[R] ks.test - continuous vs discrete
Torsten Hothorn
Torsten.Hothorn at rzmail.uni-erlangen.de
Wed Mar 27 16:15:11 CET 2002
>
> I frequently want to test for differences between animal size frequency
> distributions. The obvious test (I think) to use is the Kolmogorov-Smirnov
> two sample test (provided in R as the function ks.test in package ctest).
"obvious" depends on the problem you want to test: KS tests the hypothesis
H_0: F(z) = G(z) for all z vs. H_1: F(z) != G(z) for at least one z
ks.test assumes that both F and G are continuous variables. However, if
you want to test
H_0: F(z) = G(z) vs.
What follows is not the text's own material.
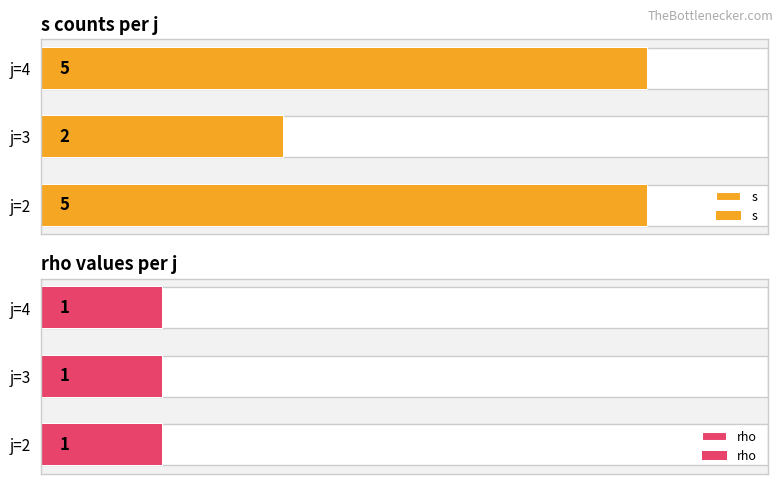

Rank the categories by rho value from lowest to highest.

0, 1, 2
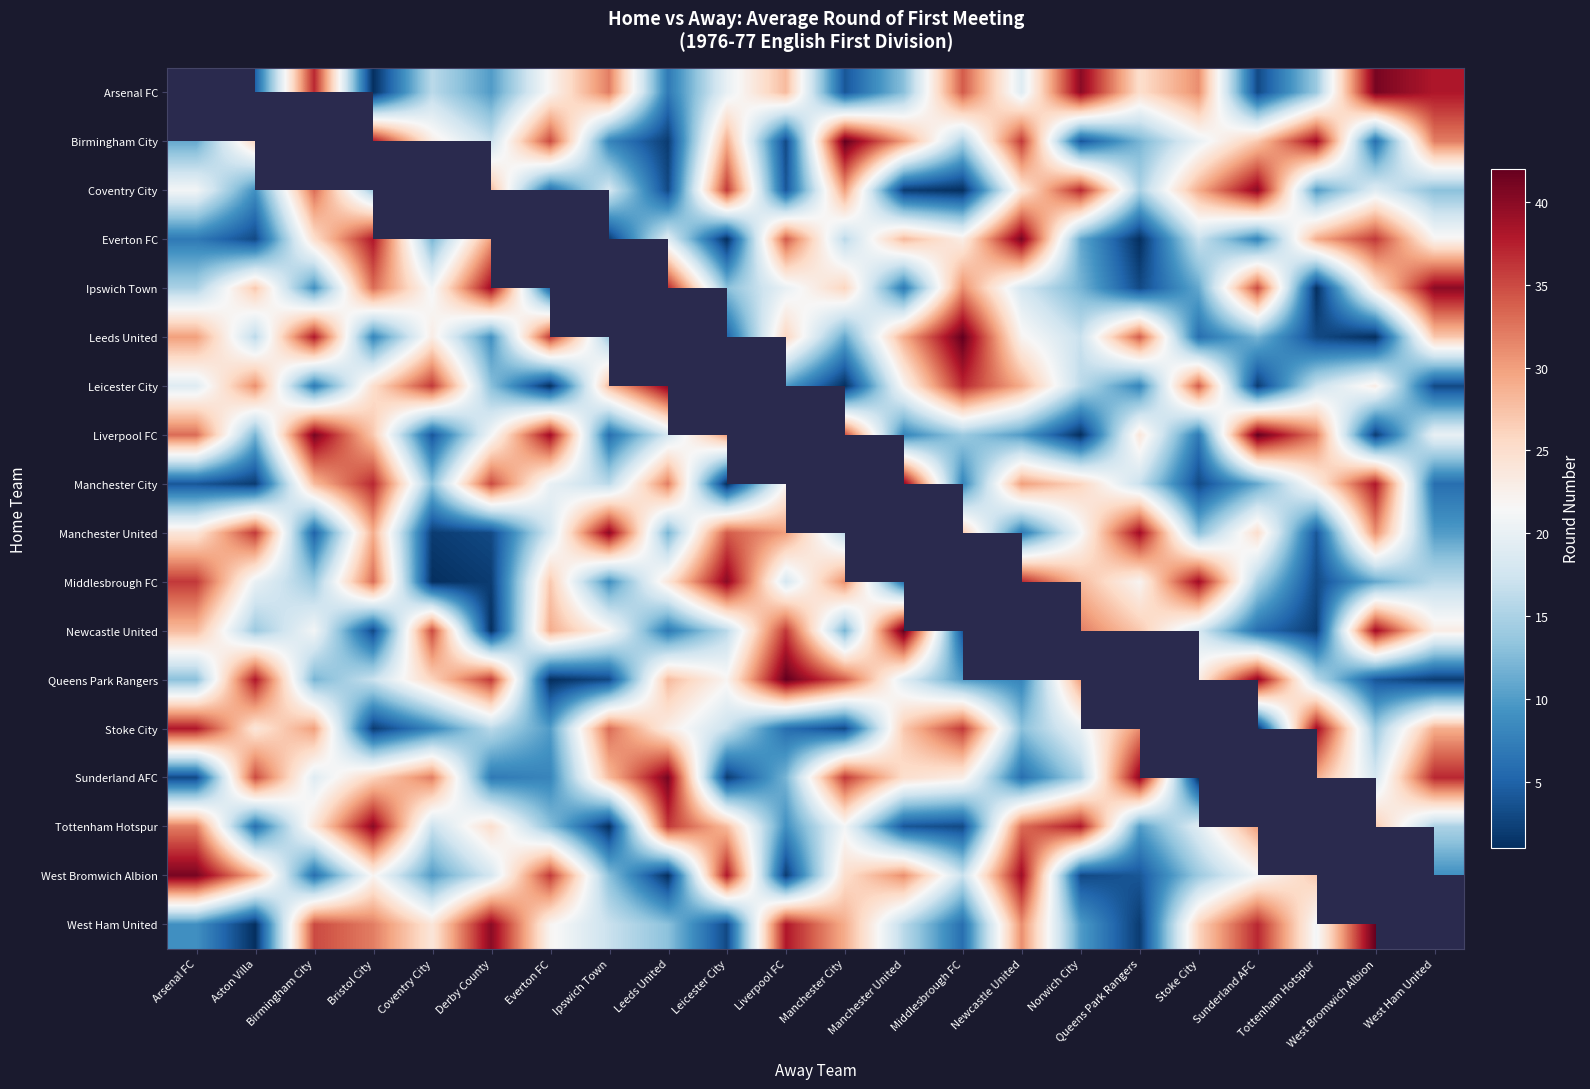

At which category does the chart reach its peak across all series?

Manchester City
H_1: F(z) = G(z - delta); delta != 0
as "test for differences" indicates, the Wilcoxon rank sum test is
"obvious". Or, more general, if your hypothesis is "exchangeability", a
permutation test can be used.
> The KS test is for continuous variables and this obviously includes length,
> weight etc. However, limitations in measuring (e.g length to the nearest
> cm/mm, weight to the nearest g/mg etc) has the obvious effect of
> "discretising" real data.
or maybe the underlying distribution is discrete?
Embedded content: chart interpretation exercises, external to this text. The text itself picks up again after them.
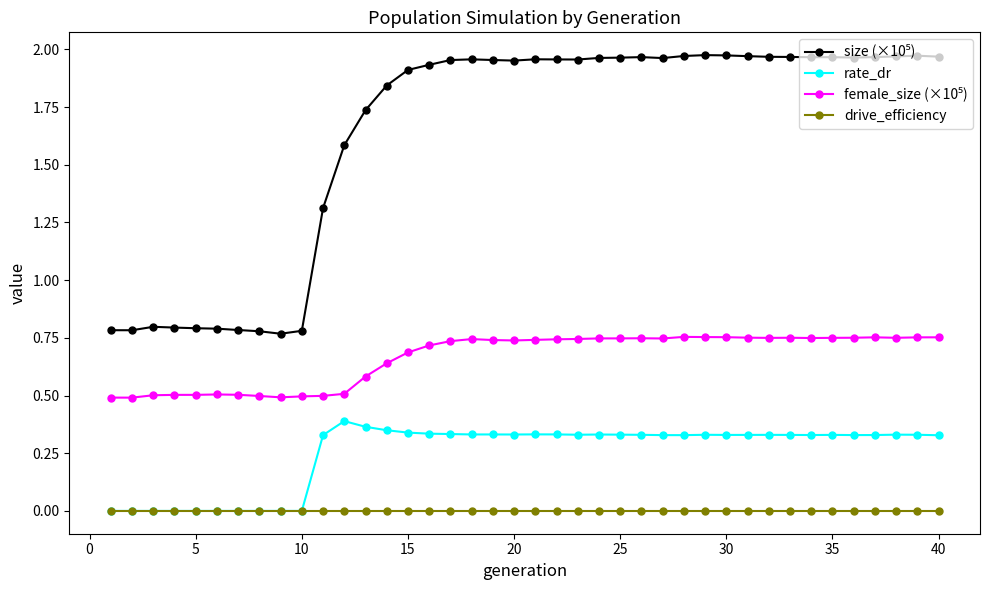

True or false: rate_dr has more than 2 interior local peaks.

True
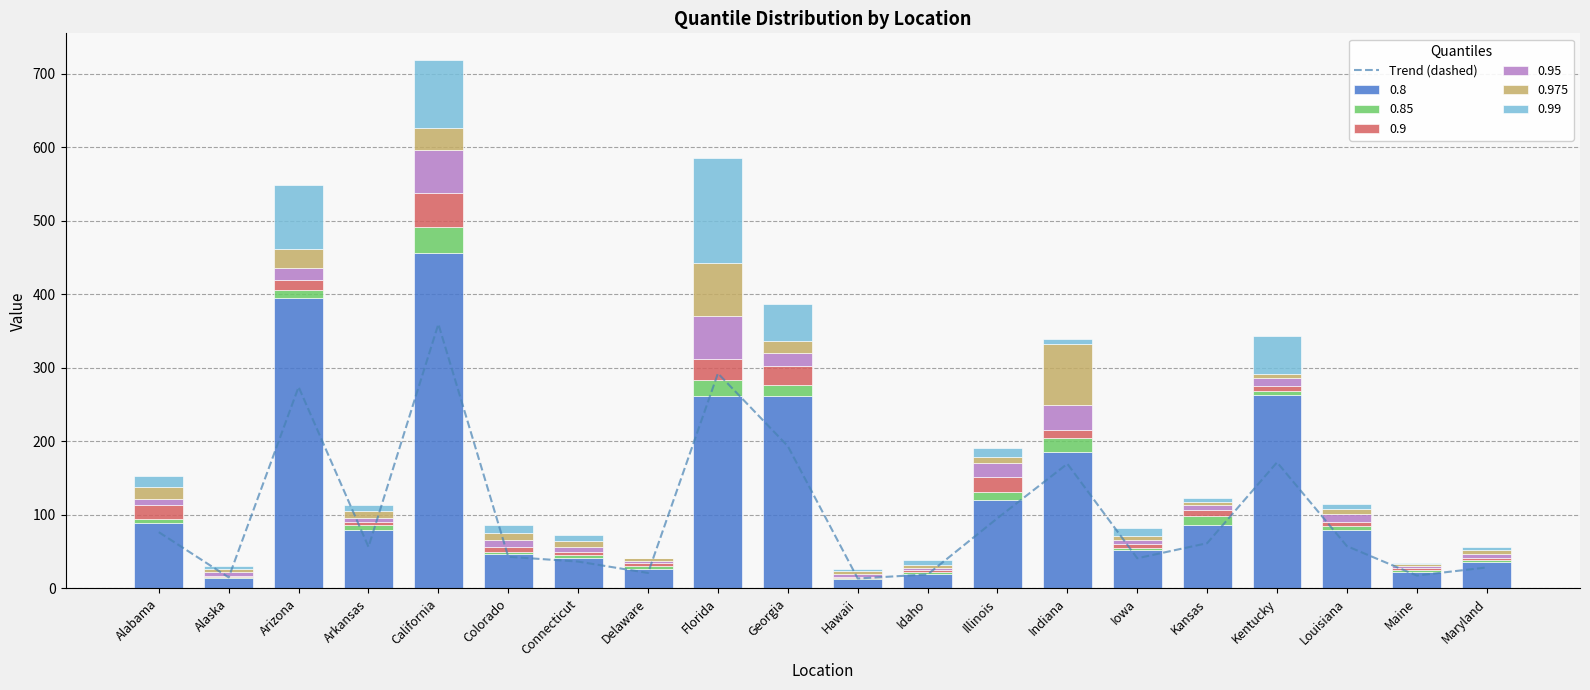

Where does the data first go above 57?

Alabama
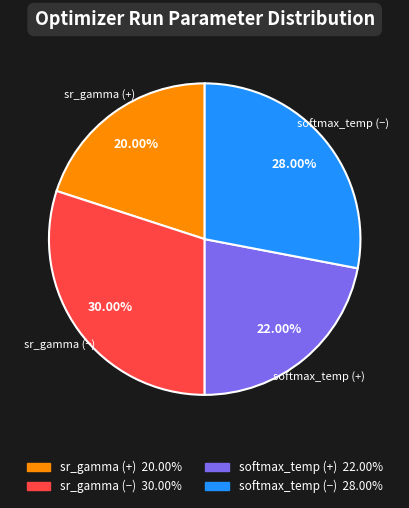

Is there a majority slice in this chart?

No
Anyway: ks.test and wilcox.test in ctest assume data from continuous
distributions and the normal approximation is used if ties occur.
For the Wilcoxon and permutation test, the conditional distribution (that
is: conditional on the ties) can be computed using the exactRankTests
package.
>
> The ks.test function checks for the presence of ties noting in the help page
> that "continuous distributions do not generate them". Given the problem of
> "measuring to the nearest..." noted above I frequently find that my data has
> ties and ks.test generates a warning.
> I was interested to note that the example of a two-sample KS test given in
> Sokal & Rohlf's "Biometry" (I have the 2nd edition where the example is on
> p.441) has exactly the same problem:
> > A <- c(104,109,112,114,116,118,118,117,121,123,125,126,126,128,128,128)
> > B <- c(100,105,107,107,108,111,116,120,121,123)
For your example:
R> library(exactRankTests)
R> wilcox.exact(B, A)
Exact Wilcoxon rank sum test
data: B and A
W = 36.5, p-value = 0.02039
alternative hypothesis: true mu is not equal to 0
R> perm.test(B, A)
2-sample Permutation Test
data: B and A
T = 1118, p-value = 0.01864
alternative hypothesis: true mu is not equal to 0
Torsten
> > ks.test(A,B)
>
> Two-sample Kolmogorov-Smirnov test
>
> data: A and B
> D = 0.475, p-value = 0.1244
> alternative hypothesis: two.sided
>
> Warning message:
> cannot compute correct p-values with ties in: ks.test(A, B)
> In their chapter 2, "Data in Biology", Sokal & Rohlf note "any given reading
> of a continuous variable ... is therefore an approximation to the exact
> reading, which is in practice unknowable. However, for the purposes of
> computation these approximations are usually sufficient..."
> I am interested to know whether this can be made more exact. Are there
> methods to test that data are measured at an appropriate scale so as to be
> regarded as sufficiently continuous for a KS test, or is common sense choice
> of measurement precision widely regarded as sufficient?
> Any comments/references would be appreciated!